Details of the Secondary Offering

The offering has been priced at $41.15 per share for a total of 20,000,000 shares of common stock, with all proceeds from the sale going directly to the selling stockholders. No new shares are being issued by BrightSpring itself in this offering, meaning the company will not receive any of the proceeds from the sale. This type of transaction is known as a secondary offering, where current investors sell their shares to new buyers in the market.

The selling stockholders include an affiliate of Kohlberg Kravis Roberts & Co. L.P. (KKR) as well as certain members of BrightSpring’s management team. The underwritten offering is expected to close on or about March 4, 2026, subject to customary closing conditions.

Concurrent Share Repurchase Program

Alongside the secondary offering, BrightSpring has authorized a concurrent share repurchase program, under which the company intends to repurchase up to 1,464,807 shares of its common stock from the underwriter at the same price paid by the public in the offering, or $41.15 per share. The underwriter will not earn any underwriting fees on the shares that the company repurchases.

This repurchase is subject to the successful closing of the offering and is expected to occur at the same time that the offering closes. While the share repurchase is contingent on the offering’s completion, the offering itself is not dependent on whether the repurchase proceeds.

Underwriters and Legal Framework

Goldman Sachs & Co. LLC is serving as the sole book-running manager for the offering. The shares were registered on a shelf registration statement on Form S-3, which was filed with the U.S. Securities and Exchange Commission (SEC) and automatically became effective when filed. This press release does not constitute an offer to sell or a solicitation of an offer to buy the shares in any jurisdiction where such offers would be unlawful.

The registration and sale of the shares will be made exclusively through a prospectus supplement and accompanying prospectus, copies of which may be obtained through Goldman Sachs & Co. LLC’s Prospectus Department by contacting them directly.

Forward-Looking Statements

The announcement includes forward-looking statements about future events and expectations. These statements are based on BrightSpring’s current expectations and are not guarantees of future performance. They are subject to risks and uncertainties that could cause actual outcomes to differ materially from expectations, including changes in economic conditions, competitive environments, regulatory requirements, or other risk factors discussed in the company’s SEC filings.

Market and Strategic Context

The secondary offering and repurchase plan come at a time when BrightSpring has been actively managing its capital structure and providing liquidity options to existing shareholders. Secondary offerings do not directly raise capital for the company, but they do support trading liquidity and can help diversify the shareholder base.

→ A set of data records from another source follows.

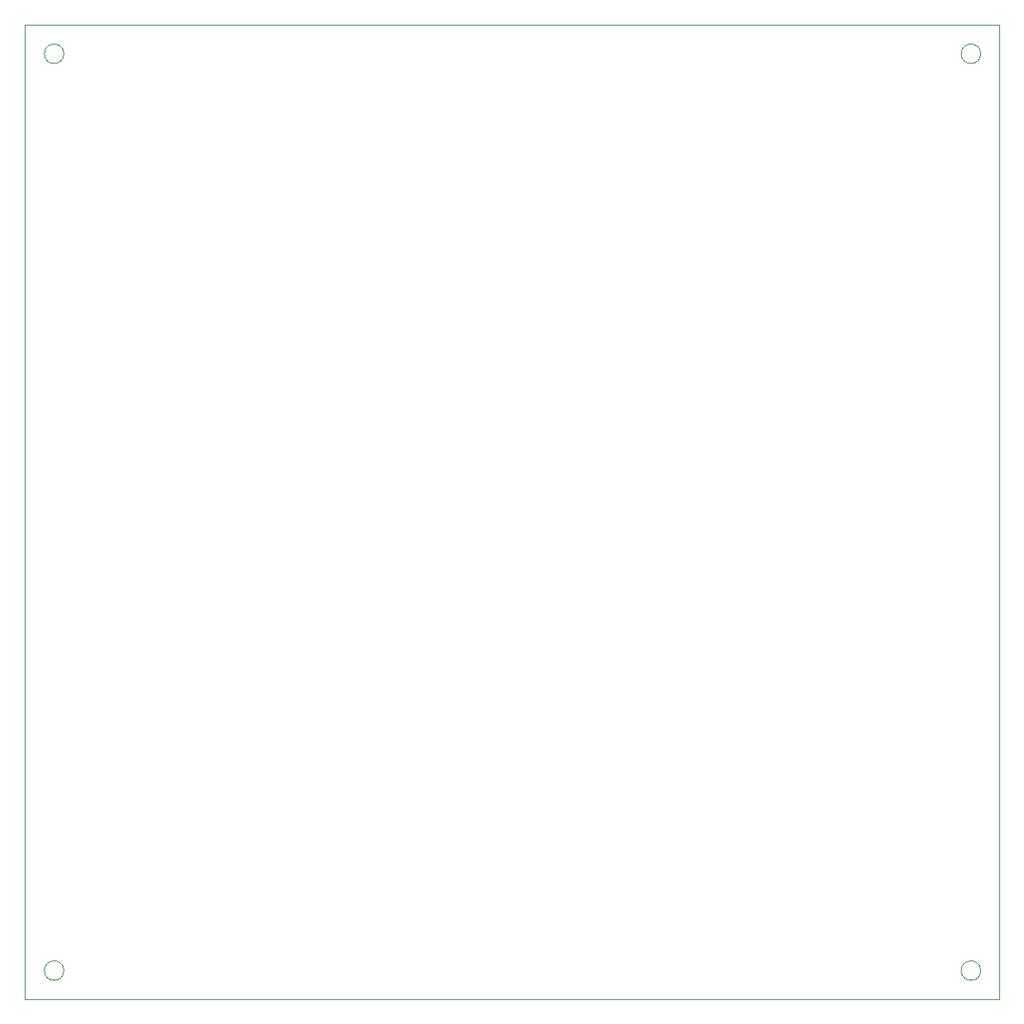
<source format=gbr>
%TF.GenerationSoftware,KiCad,Pcbnew,(5.0.0)*%
%TF.CreationDate,2020-03-24T12:13:02+01:00*%
%TF.ProjectId,Schaltplan_Modul3,536368616C74706C616E5F4D6F64756C,rev?*%
%TF.SameCoordinates,Original*%
%TF.FileFunction,Profile,NP*%
%FSLAX46Y46*%
G04 Gerber Fmt 4.6, Leading zero omitted, Abs format (unit mm)*
G04 Created by KiCad (PCBNEW (5.0.0)) date 03/24/20 12:13:02*
%MOMM*%
%LPD*%
G01*
G04 APERTURE LIST*
%ADD10C,0.100000*%
G04 APERTURE END LIST*
D10*
X94856000Y-142720000D02*
G75*
G03X94856000Y-142720000I-1000000J0D01*
G01*
X188932000Y-142720000D02*
G75*
G03X188932000Y-142720000I-1000000J0D01*
G01*
X188932000Y-48644000D02*
G75*
G03X188932000Y-48644000I-1000000J0D01*
G01*
X94856000Y-48644000D02*
G75*
G03X94856000Y-48644000I-1000000J0D01*
G01*
X190856000Y-45644000D02*
X190856000Y-145644000D01*
X90856000Y-45644000D02*
X90856000Y-145644000D01*
X90856000Y-145644000D02*
X190856000Y-145644000D01*
X90856000Y-45644000D02*
X190856000Y-45644000D01*
M02*

</source>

Concurrent share repurchases can signal confidence in the company’s valuation and may support the stock’s trading price by reducing available shares in the market.

About BrightSpring Health Services

BrightSpring Health Services, Inc. is a national provider of healthcare services that specializes in delivering home and community-based care, including pharmacy solutions, clinical services, and behavioral health services to patients with complex needs across the United States. Its services are primarily focused on populations that benefit from support outside traditional inpatient settings. The company operates under the NASDAQ ticker BTSG.

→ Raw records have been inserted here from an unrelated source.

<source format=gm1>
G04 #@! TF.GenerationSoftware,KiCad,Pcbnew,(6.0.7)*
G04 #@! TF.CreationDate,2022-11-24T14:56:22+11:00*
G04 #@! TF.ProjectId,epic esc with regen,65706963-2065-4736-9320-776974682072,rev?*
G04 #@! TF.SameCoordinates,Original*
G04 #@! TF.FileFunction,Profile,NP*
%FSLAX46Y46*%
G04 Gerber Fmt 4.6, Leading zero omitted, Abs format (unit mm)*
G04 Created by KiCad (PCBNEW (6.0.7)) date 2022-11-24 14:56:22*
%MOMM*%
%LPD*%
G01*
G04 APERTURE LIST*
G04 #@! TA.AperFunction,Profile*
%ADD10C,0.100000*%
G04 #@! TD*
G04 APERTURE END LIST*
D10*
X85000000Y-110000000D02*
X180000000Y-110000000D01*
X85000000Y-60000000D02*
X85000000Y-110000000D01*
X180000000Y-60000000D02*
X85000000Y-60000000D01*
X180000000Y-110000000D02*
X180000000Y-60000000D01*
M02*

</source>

Expected Timeline and Investor Impact

The offering is expected to close on March 4, 2026, with the concurrent purchase of shares occurring simultaneously. Investors closely watching the transaction will likely focus on trading volumes, equity float changes, and the potential market signal sent by the company’s willingness to repurchase part of the shares. While the company does not receive direct proceeds from the secondary sale, the repurchase could support shareholder value by indicating confidence in long-term prospects.